The Central Bureau of Religious Affairs instruction manual for training officials shows no change to the 2006 document’s core objective to “solve the Protestant problem” by subduing its development, concluded the February report by CSW and the International Society for Human Rights.

The 2006 manual had outlined a government plan to “resolutely subdue the abnormally rapid and spontaneous development of the Protestant religion in the region.”

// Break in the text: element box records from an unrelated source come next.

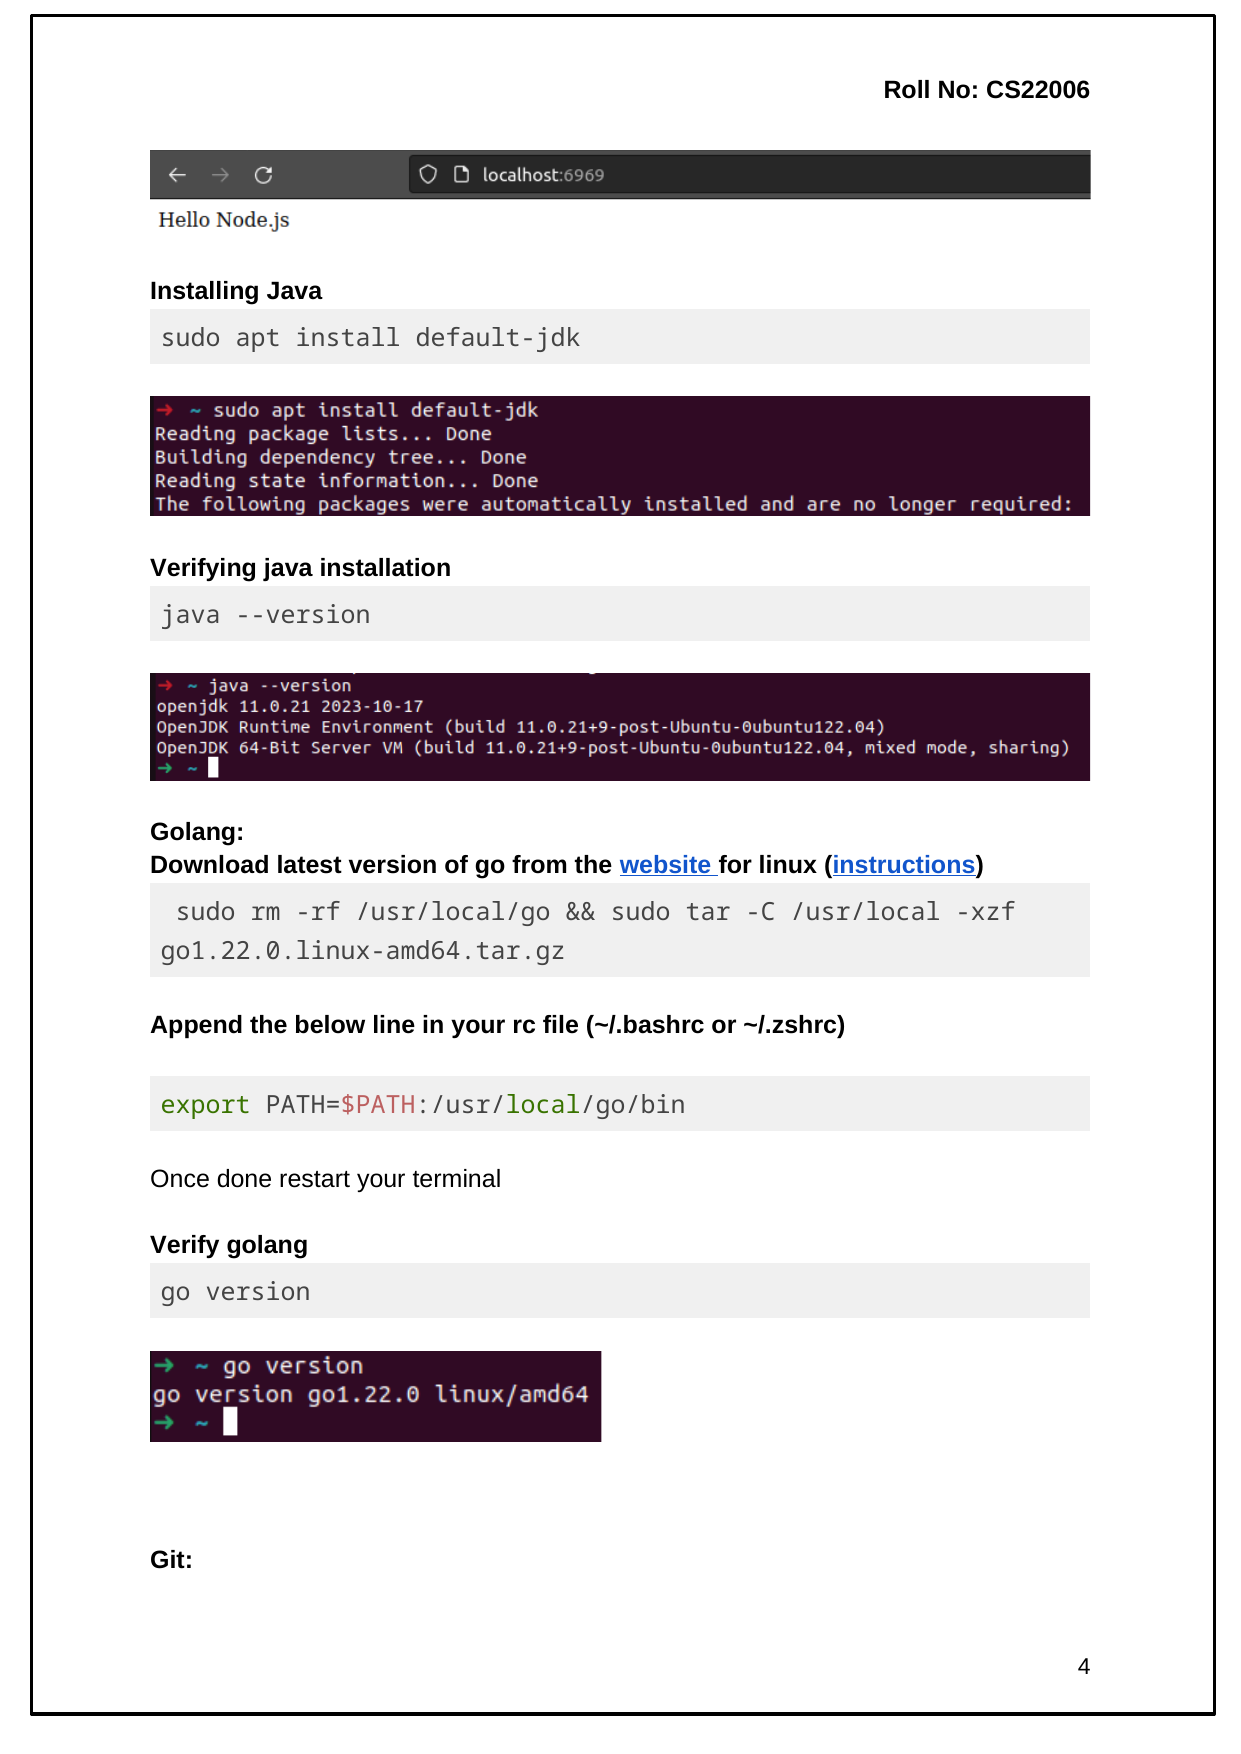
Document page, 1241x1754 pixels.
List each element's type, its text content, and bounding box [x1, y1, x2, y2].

text Download latest version of go from the website for linux (instructions) [150, 850, 1090, 879]
table_header export PATH=$PATH:/usr/local/go/bin [150, 1076, 1090, 1131]
table_header java --version [150, 586, 1090, 641]
text Installing Java [150, 276, 1090, 305]
picture [150, 396, 1091, 516]
table_header sudo rm -rf /usr/local/go && sudo tar -C /usr/local -xzf go1.22.0.linux-amd64.tar.gz [150, 883, 1090, 977]
picture [150, 673, 1091, 781]
text Once done restart your terminal [150, 1164, 1090, 1193]
text Verifying java installation [150, 553, 1090, 582]
text Git: [150, 1544, 1090, 1573]
text Golang: [150, 817, 1090, 846]
table_header sudo apt install default-jdk [150, 309, 1090, 364]
text Verify golang [150, 1230, 1090, 1259]
picture [150, 1351, 602, 1442]
picture [150, 150, 1091, 239]
text Append the below line in your rc file (~/.bashrc or ~/.zshrc) [150, 1010, 1090, 1039]
table_header go version [150, 1263, 1090, 1318]
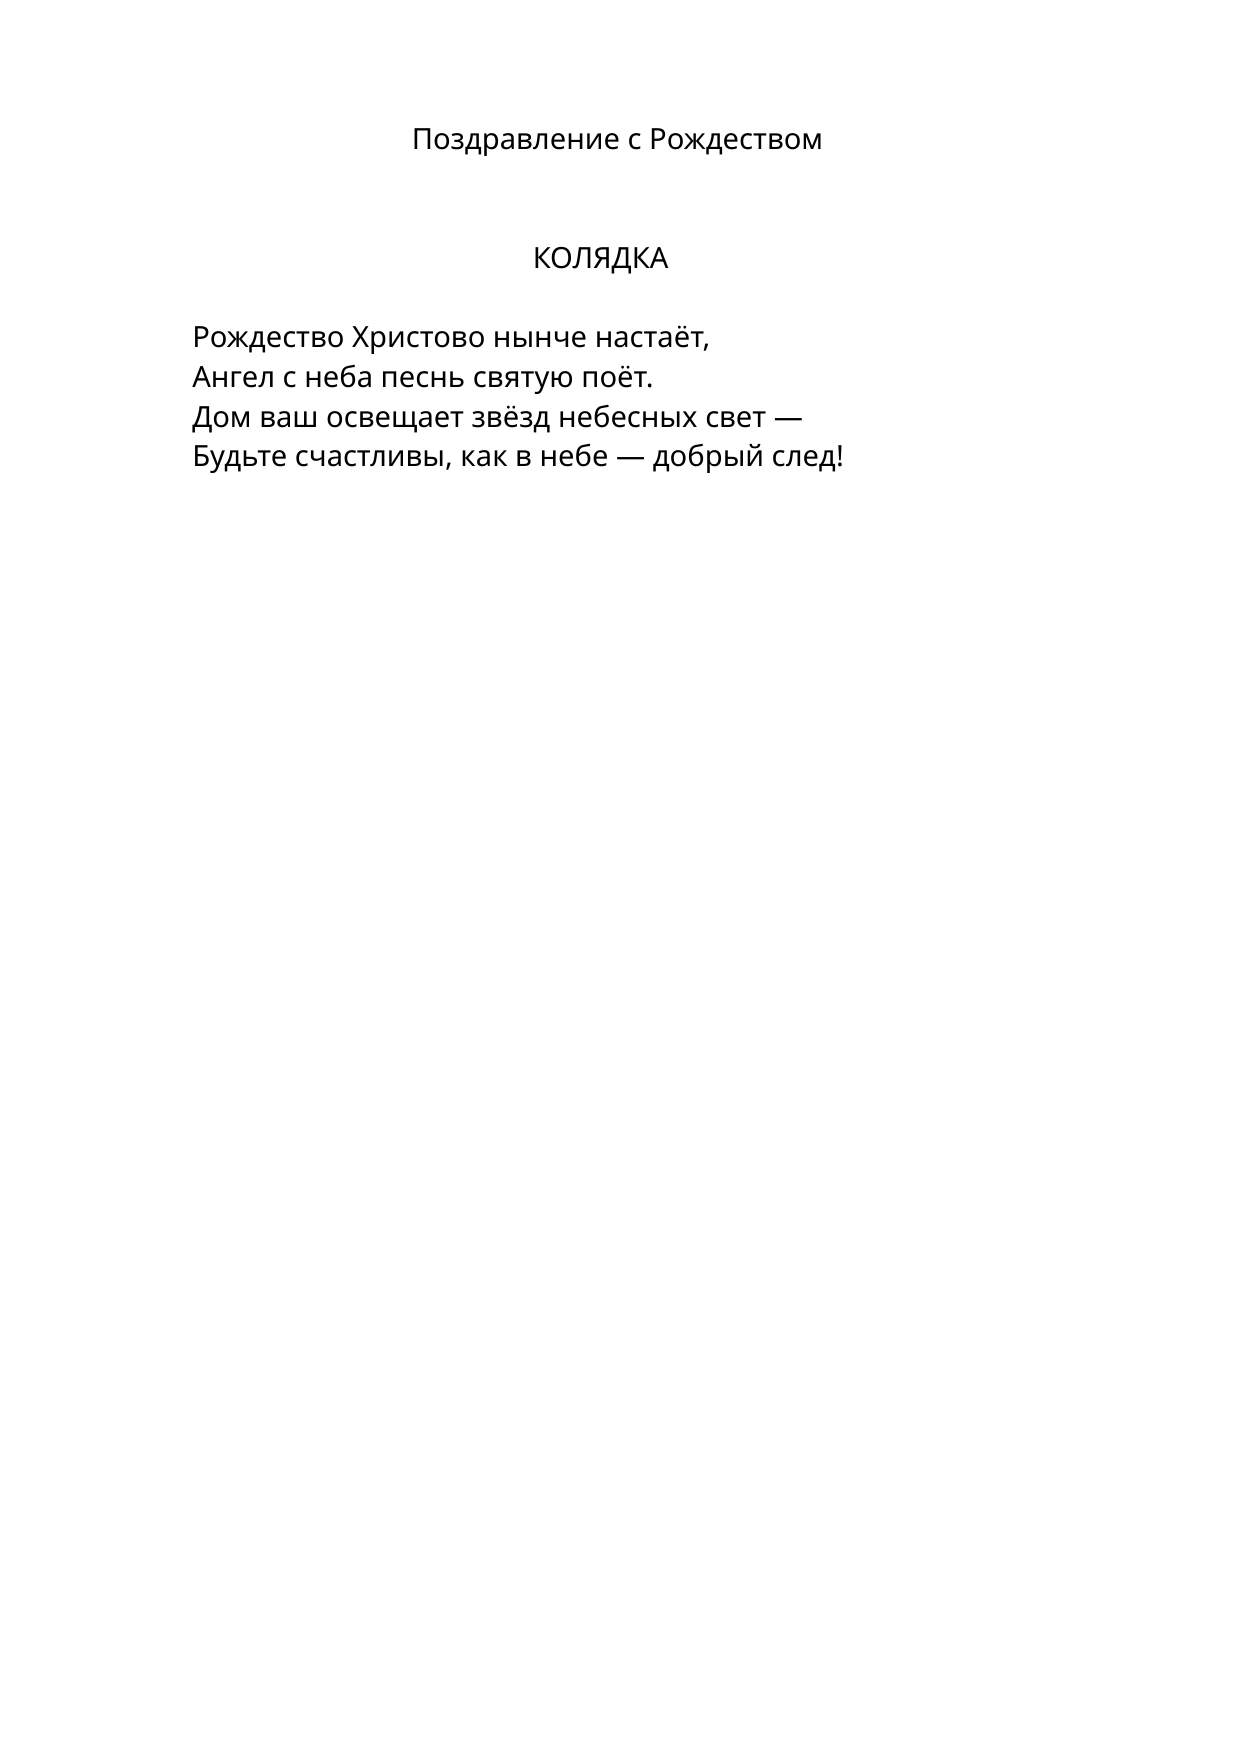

“Whereas the 2006 manual provided specific legitimacy for local officials to force renunciations of faith among members of less well-established congregations, the 2007 edition imposes an undefined and arbitrary condition of stability upon the freedom of a congregation to operate,” the CSW report says. “Therefore, the treatment of any congregation deemed not to ‘stably practice religion’ is implicitly left to the arbitration of local officials, who had previously been mandated to force renunciations of faith.”

Without a full and unconditional prohibition on forcing renunciations of faith, the report concludes, the amended manual does not go far enough to redress problems in the 2006 original.

Officials in the remote village of Ban Gia felt no compunction to resort to strong-arm methods to halt the growth of Christianity, said one long-time Vietnam observer.

“When a church leader advised the central government of the problem in Ban Gia Commune, the pressure only increased,” he said. “The unavoidable conclusion is that it is still acceptable in Vietnam for officials to force recantations of Christian faith.”